La Cour suprême du Sénégal a une nouvelle fois refusé de se prononcer sur le litige opposant Ousmane Sonko à ses détracteurs concernant son retour à l’Assemblée nationale. Le juge des référés de la plus haute juridiction s’est déclaré incompétent pour trancher en urgence cette affaire, invoquant le caractère interne au Parlement de la question soulevée.

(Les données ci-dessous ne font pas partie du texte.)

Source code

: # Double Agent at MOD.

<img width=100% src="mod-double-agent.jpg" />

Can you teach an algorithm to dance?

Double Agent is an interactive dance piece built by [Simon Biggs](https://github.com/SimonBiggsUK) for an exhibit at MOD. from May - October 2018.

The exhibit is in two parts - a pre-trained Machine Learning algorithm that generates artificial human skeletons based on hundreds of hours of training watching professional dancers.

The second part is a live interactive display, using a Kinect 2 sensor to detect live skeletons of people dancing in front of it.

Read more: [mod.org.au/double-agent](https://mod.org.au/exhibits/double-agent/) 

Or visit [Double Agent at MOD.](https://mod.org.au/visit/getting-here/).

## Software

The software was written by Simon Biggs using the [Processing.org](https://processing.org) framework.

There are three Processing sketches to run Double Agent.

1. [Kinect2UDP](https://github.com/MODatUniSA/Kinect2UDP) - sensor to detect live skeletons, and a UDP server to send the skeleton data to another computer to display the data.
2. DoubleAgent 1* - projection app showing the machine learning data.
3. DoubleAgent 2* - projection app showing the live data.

Cette décision intervient après la saisine de l’Union nationale des indépendants du Sénégal, qui contestait la légalité de la procédure ayant permis à l’ancien président du parti Pastef de récupérer son mandat de député, avant même d’occuper le fauteuil de président de l’Assemblée. Une situation qui s’ajoute à un précédent juridique : en juin 2023, le Conseil constitutionnel s’était lui aussi prononcé sur un recours similaire déposé par dix-huit députés de l’opposition. La haute instance avait alors refusé d’examiner le dossier, arguant que l’acte contesté n’était pas directement lié au scrutin électoral et échappait donc à sa compétence en matière de régularité des élections.
Deux institutions judiciaires majeures, la Cour suprême et le Conseil constitutionnel, ont ainsi toutes deux choisi de ne pas entrer dans le fond du différend entourant le retour d’Ousmane Sonko à la Chambre basse. Une posture qui alimente les critiques, notamment celles de l’avocat Amadou Guèye, qui y voit une forme de déni de justice. Ses remarques s’ajoutent à celles de juristes et de responsables politiques de l’opposition, qui dénoncent depuis des semaines un vide juridique autour de ce dossier. Ousmane Sonko, de son côté, a systématiquement évoqué un complot politique, accusant ses adversaires d’avoir instrumentalisé les recours judiciaires pour le marginaliser, au mépris des règles juridiques.
Si la Cour suprême a botté en touche sur la demande d’urgence, l’issue finale de ce long feuilleton judiciaire reste suspendue à la décision sur le fond. Entre temps, les tensions persistent entre la majorité pro-Sonko et une partie de l’opposition, qui multiplie les recours sans obtenir gain de cause devant les juridictions saisies. L’incertitude juridique continue ainsi de peser sur la scène politique sénégalaise.